While some courts at first instance have been willing to use a ‘reasonable royalty’ as a basis, Wilcox J’s concerns have been endorsed by Black CJ and Jacobson J in Aristocrat.

It is interesting to contrast this approach with the way the courts in the UK have dealt with it. Relying on some “old” patent cases (including a House of Lords decision), the Court of Appeal in Blayney (trading as Aardvark Jewellery) v Clogau St David’s Gold Mines was willing to use a “notional royalty” as the measure of the damages. The foundation of this approach was a rejection of the idea that the only loss suffered by the copyright owner was lost profits. Thus, in Watson, Laidlaw & Co Ltd v Pott, Cassels and Williamson (1914) 31 RPC 104, Lord Shaw expressed the principle:

wherever an abstraction or invasion of property has occurred, then, unless such abstraction or invasion were to be sanctioned by law, the law ought to yield a recompense under the category or principle, as I say, of price or hire. If A, being a liveryman, keeps his horse standing idle in the stable, and B, against his wish or without his knowledge, rides or drives it out, it is no answer to A for B to say: “Against what loss do you want to be restored? I restore the horse. There is no loss. The horse is none the worse; it is the better for the exercise.

and applied it in the context of patent infringement:

If with regard to the general trade which was done, or would have been done by the Respondents within their ordinary range of trade, damages be assessed, these ought, of course, to enter the account and to stand. But in addition there remains that class of business which the Respondents would not have done; and in such cases it appears to me that the correct and full measure is only reached by adding that a patentee is also entitled, on the principle of price or hire, to a royalty for the unauthorised sale or use of every one of the infringing machines in a market which the infringer, if left to himself, might not have reached. Otherwise, that property which consists in the monopoly of the patented articles granted to the patentee has been invaded, and indeed abstracted, and the law, when appealed to, would be standing by and allowing the invader or abstractor to go free.
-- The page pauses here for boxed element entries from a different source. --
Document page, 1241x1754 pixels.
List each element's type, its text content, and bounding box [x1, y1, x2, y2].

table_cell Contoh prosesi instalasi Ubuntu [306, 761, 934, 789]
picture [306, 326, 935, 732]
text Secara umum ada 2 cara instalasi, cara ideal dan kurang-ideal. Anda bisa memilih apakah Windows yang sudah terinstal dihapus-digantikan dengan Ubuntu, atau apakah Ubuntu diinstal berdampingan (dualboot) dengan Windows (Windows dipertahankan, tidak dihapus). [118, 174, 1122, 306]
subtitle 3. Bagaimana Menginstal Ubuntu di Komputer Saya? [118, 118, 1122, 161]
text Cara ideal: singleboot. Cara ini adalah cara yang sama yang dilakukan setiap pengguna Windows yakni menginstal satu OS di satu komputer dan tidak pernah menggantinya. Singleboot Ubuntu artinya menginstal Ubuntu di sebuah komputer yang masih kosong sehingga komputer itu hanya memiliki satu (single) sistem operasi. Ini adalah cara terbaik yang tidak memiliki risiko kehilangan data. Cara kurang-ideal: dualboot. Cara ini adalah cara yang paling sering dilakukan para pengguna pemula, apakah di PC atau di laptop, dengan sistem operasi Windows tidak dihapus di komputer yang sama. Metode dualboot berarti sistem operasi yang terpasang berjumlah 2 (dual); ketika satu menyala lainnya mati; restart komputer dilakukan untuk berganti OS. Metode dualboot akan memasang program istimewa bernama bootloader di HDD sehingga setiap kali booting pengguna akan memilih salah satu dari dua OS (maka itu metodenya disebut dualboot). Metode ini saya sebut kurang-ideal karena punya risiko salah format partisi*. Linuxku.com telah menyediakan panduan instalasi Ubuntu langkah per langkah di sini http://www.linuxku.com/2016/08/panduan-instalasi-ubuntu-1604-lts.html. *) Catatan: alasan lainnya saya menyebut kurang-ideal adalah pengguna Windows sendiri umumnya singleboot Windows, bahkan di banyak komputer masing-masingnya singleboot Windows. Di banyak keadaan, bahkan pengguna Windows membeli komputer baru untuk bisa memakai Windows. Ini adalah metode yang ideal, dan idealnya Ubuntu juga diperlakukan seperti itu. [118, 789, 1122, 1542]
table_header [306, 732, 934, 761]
In such cases a royalty is an excellent key to unlock the difficulty, and I am in entire accord with the principle laid down by Lord Moulton in Meters Ld. v Metropolitan Gas Meters Ld. (28 R.P.C. 163). Each of the infringements was an actionable wrong, and although it may have been committed in a range of business or of territory which the patentee might not have reached, he is entitled to hire or royalty in respect of each unauthorised use of his property. Otherwise, the remedy might fall unjustly short of the wrong.
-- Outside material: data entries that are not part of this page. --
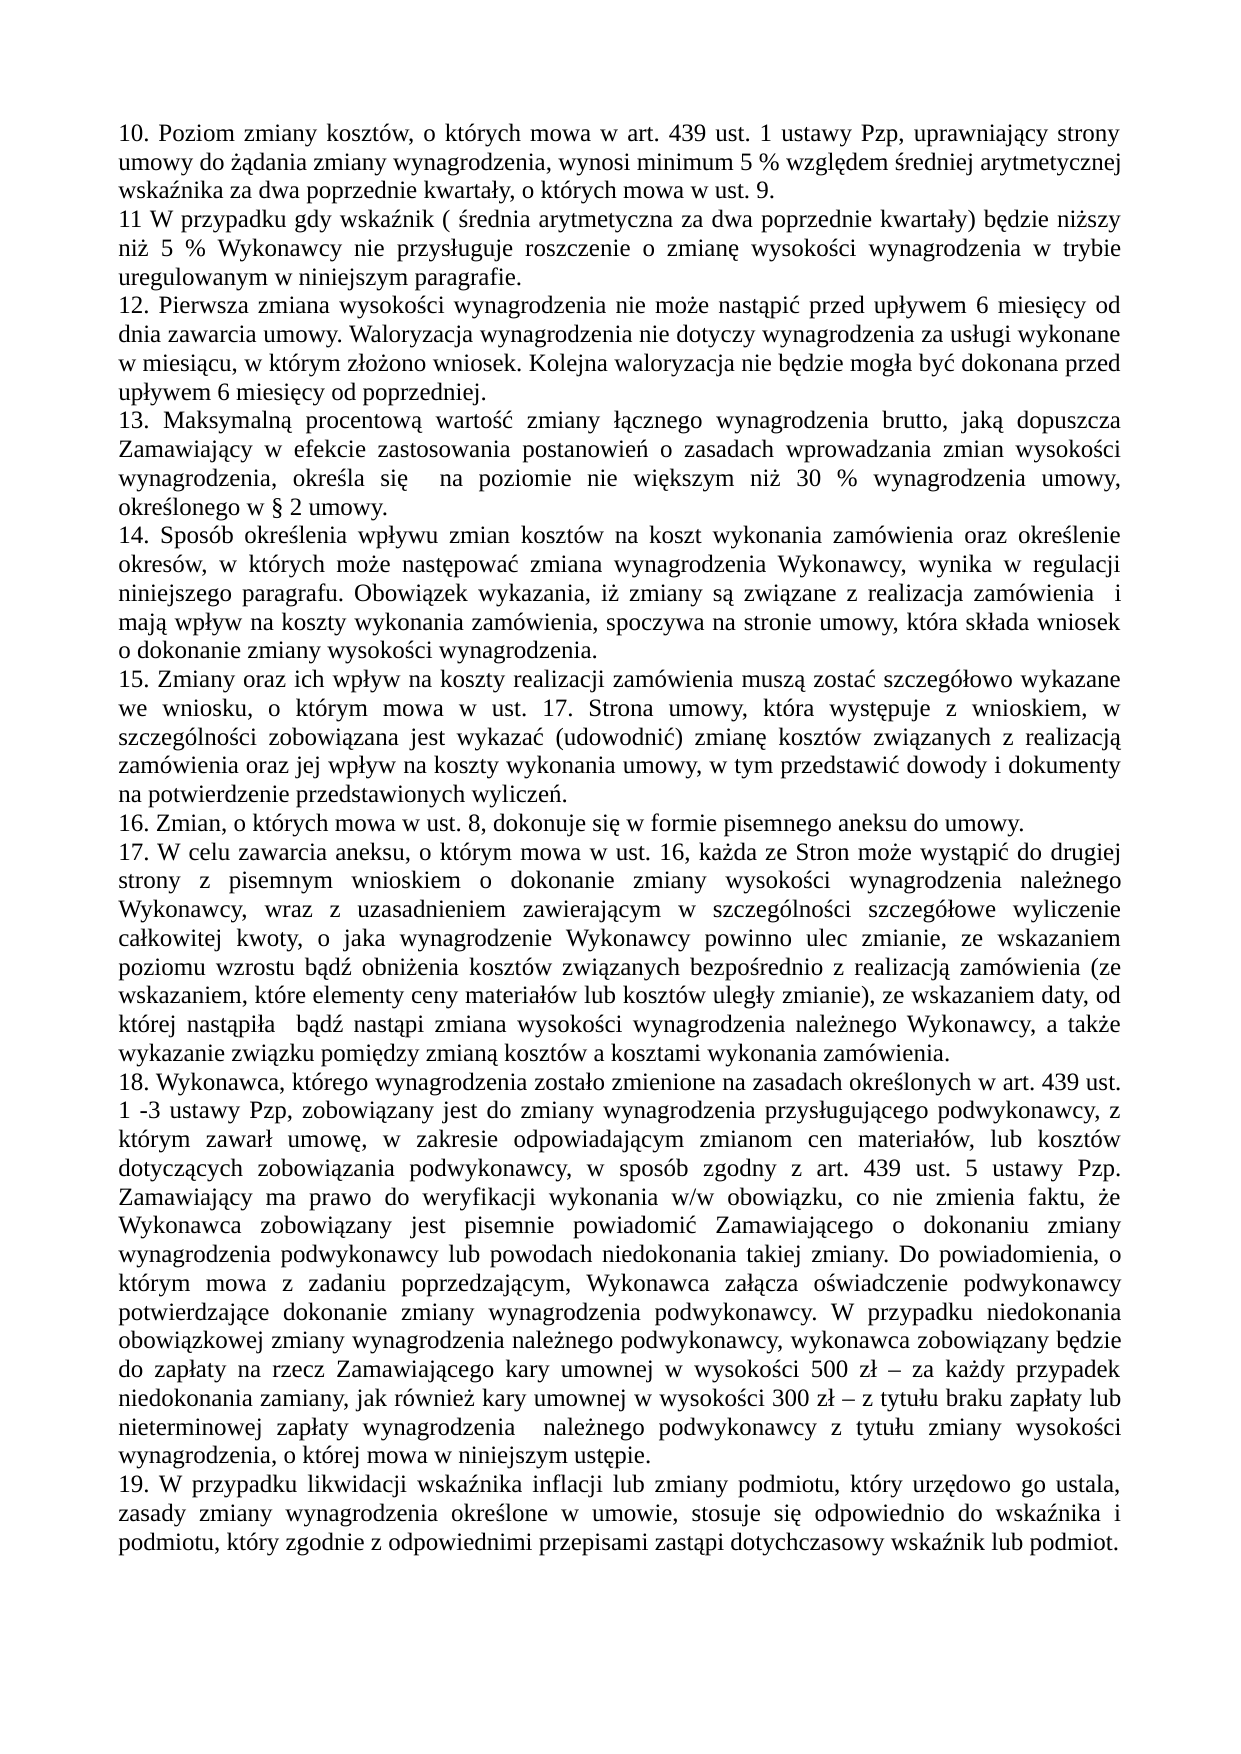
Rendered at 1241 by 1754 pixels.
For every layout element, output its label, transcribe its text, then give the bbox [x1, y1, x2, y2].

list 15. Zmiany oraz ich wpływ na koszty realizacji zamówienia muszą zostać szczegółowo wykazane we wniosku, o którym mowa w ust. 17. Strona umowy, która występuje z wnioskiem, w szczególności zobowiązana jest wykazać (udowodnić) zmianę kosztów związanych z realizacją zamówienia oraz jej wpływ na koszty wykonania umowy, w tym przedstawić dowody i dokumenty na potwierdzenie przedstawionych wyliczeń. [118, 664, 1122, 808]
list 19. W przypadku likwidacji wskaźnika inflacji lub zmiany podmiotu, który urzędowo go ustala, zasady zmiany wynagrodzenia określone w umowie, stosuje się odpowiednio do wskaźnika i podmiotu, który zgodnie z odpowiednimi przepisami zastąpi dotychczasowy wskaźnik lub podmiot. [118, 1469, 1122, 1556]
list 12. Pierwsza zmiana wysokości wynagrodzenia nie może nastąpić przed upływem 6 miesięcy od dnia zawarcia umowy. Waloryzacja wynagrodzenia nie dotyczy wynagrodzenia za usługi wykonane w miesiącu, w którym złożono wniosek. Kolejna waloryzacja nie będzie mogła być dokonana przed upływem 6 miesięcy od poprzedniej. [118, 291, 1122, 406]
list 11 W przypadku gdy wskaźnik ( średnia arytmetyczna za dwa poprzednie kwartały) będzie niższy niż 5 % Wykonawcy nie przysługuje roszczenie o zmianę wysokości wynagrodzenia w trybie uregulowanym w niniejszym paragrafie. [118, 204, 1122, 291]
list 14. Sposób określenia wpływu zmian kosztów na koszt wykonania zamówienia oraz określenie okresów, w których może następować zmiana wynagrodzenia Wykonawcy, wynika w regulacji niniejszego paragrafu. Obowiązek wykazania, iż zmiany są związane z realizacja zamówienia i mają wpływ na koszty wykonania zamówienia, spoczywa na stronie umowy, która składa wniosek o dokonanie zmiany wysokości wynagrodzenia. [118, 521, 1122, 664]
list 17. W celu zawarcia aneksu, o którym mowa w ust. 16, każda ze Stron może wystąpić do drugiej strony z pisemnym wnioskiem o dokonanie zmiany wysokości wynagrodzenia należnego Wykonawcy, wraz z uzasadnieniem zawierającym w szczególności szczegółowe wyliczenie całkowitej kwoty, o jaka wynagrodzenie Wykonawcy powinno ulec zmianie, ze wskazaniem poziomu wzrostu bądź obniżenia kosztów związanych bezpośrednio z realizacją zamówienia (ze wskazaniem, które elementy ceny materiałów lub kosztów uległy zmianie), ze wskazaniem daty, od której nastąpiła bądź nastąpi zmiana wysokości wynagrodzenia należnego Wykonawcy, a także wykazanie związku pomiędzy zmianą kosztów a kosztami wykonania zamówienia. [118, 837, 1122, 1067]
list 13. Maksymalną procentową wartość zmiany łącznego wynagrodzenia brutto, jaką dopuszcza Zamawiający w efekcie zastosowania postanowień o zasadach wprowadzania zmian wysokości wynagrodzenia, określa się na poziomie nie większym niż 30 % wynagrodzenia umowy, określonego w § 2 umowy. [118, 406, 1122, 521]
list 10. Poziom zmiany kosztów, o których mowa w art. 439 ust. 1 ustawy Pzp, uprawniający strony umowy do żądania zmiany wynagrodzenia, wynosi minimum 5 % względem średniej arytmetycznej wskaźnika za dwa poprzednie kwartały, o których mowa w ust. 9. [118, 118, 1122, 204]
list 16. Zmian, o których mowa w ust. 8, dokonuje się w formie pisemnego aneksu do umowy. [118, 808, 1122, 837]
list 18. Wykonawca, którego wynagrodzenia zostało zmienione na zasadach określonych w art. 439 ust. 1 -3 ustawy Pzp, zobowiązany jest do zmiany wynagrodzenia przysługującego podwykonawcy, z którym zawarł umowę, w zakresie odpowiadającym zmianom cen materiałów, lub kosztów dotyczących zobowiązania podwykonawcy, w sposób zgodny z art. 439 ust. 5 ustawy Pzp. Zamawiający ma prawo do weryfikacji wykonania w/w obowiązku, co nie zmienia faktu, że Wykonawca zobowiązany jest pisemnie powiadomić Zamawiającego o dokonaniu zmiany wynagrodzenia podwykonawcy lub powodach niedokonania takiej zmiany. Do powiadomienia, o którym mowa z zadaniu poprzedzającym, Wykonawca załącza oświadczenie podwykonawcy potwierdzające dokonanie zmiany wynagrodzenia podwykonawcy. W przypadku niedokonania obowiązkowej zmiany wynagrodzenia należnego podwykonawcy, wykonawca zobowiązany będzie do zapłaty na rzecz Zamawiającego kary umownej w wysokości 500 zł – za każdy przypadek niedokonania zamiany, jak również kary umownej w wysokości 300 zł – z tytułu braku zapłaty lub nieterminowej zapłaty wynagrodzenia należnego podwykonawcy z tytułu zmiany wysokości wynagrodzenia, o której mowa w niniejszym ustępie. [118, 1067, 1122, 1469]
The Meters case was referred to by Wilcox J, but it does not seem that Watson, Laidlaw was cited to his Honour.

Now, of course, the 19th century considerations of a horse owner and “borrower” seem “quaint” in the age of Gogle and P2P torrents. But is the principle really so different?

It appears that the third member of the Court in Aristocrat, Rares J, may well have been willing to adopt the Watson, Laidlaw approach, but the evidence failed to provide a basis for any “judicial” estimate.